In the fifty years since the Treaty of Rome was signed to establish the initial cooperative measures for anew Europe, the hall-mark of such steps was pragmatism. Economic cooperation was dictated by the need to repair the destruction of the second world war, while political cooperation was prompted by the need for adequate barriers against the Communist threat. But such measures were not defended from any openly-adopted ideological stance. To be sure, the early founders of this movement were clearly aware that the traditional religious physiognomy of Europe is Christianity. But the recent experience of Nazi and Fascist ideological fanaticisms and their consequences deterred the repetition of any such far-flung rhetoric. Europe`s Christian roots were silently acknowledged, but the whole emphasis was on practical matters. At the same time, it was recognized that the sad history of Christian divisions would make impossible any attempt to synthesize some form of European identity out of such a history. Nor was it attempted. Indeed the expectation of many of Europe`s leaders was that the religious factor would soon enough be relegated to the past, or to the less controversial spheres of private life.
But with the addition of so many new members, especially those without the kind of secular traditions fostered in parts of western Europe, and with the question posed as to whether Turkey, as an Islamic state, should be invited to join, the religious issues have moved to the forefront again. Can a European identity be forged on a purely secular basis or not? Already, as can be seen over the question of inter-European immigration, questions of identity, either national or international, are continually raised. The members of the Union have adopted differing answers, some preferring a multicultural stance, others an assimilationist approach. With regard to the presence of so many Muslims in Europe today, we should perhaps note the view of one contributor, Sara Silvestri, who points out that at one period of European history, the late Middle Ages, a peaceful cohabitation and fertile interaction with Islam was both possible and practised, especially in Spain.
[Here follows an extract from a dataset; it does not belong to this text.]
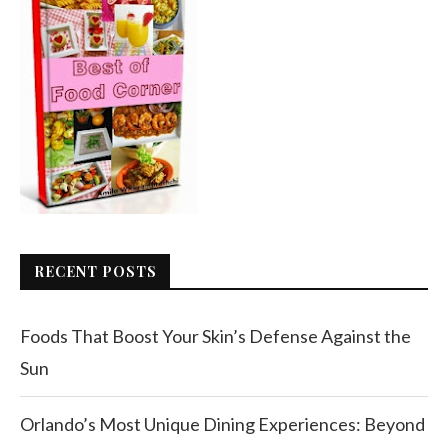
RECENT POSTS
Foods That Boost Your Skin’s Defense Against the
Sun
Orlando’s Most Unique Dining Experiences: Beyond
On the other hand, she is also right that present-day Islam poses serious challenges to Europe, and shows how the legacy of European, and Christian, intolerance produced the failure of relationships which makes political as well as personal integration all the more difficult. Or, as Paul Kerry concludes in his essay: “ Just as the European experience includes multiple motivations and aspirations. . . so the recognition of this variety will allow for richer more thoughtful dialogue between those discussing the religious roots of contemporary European identity”.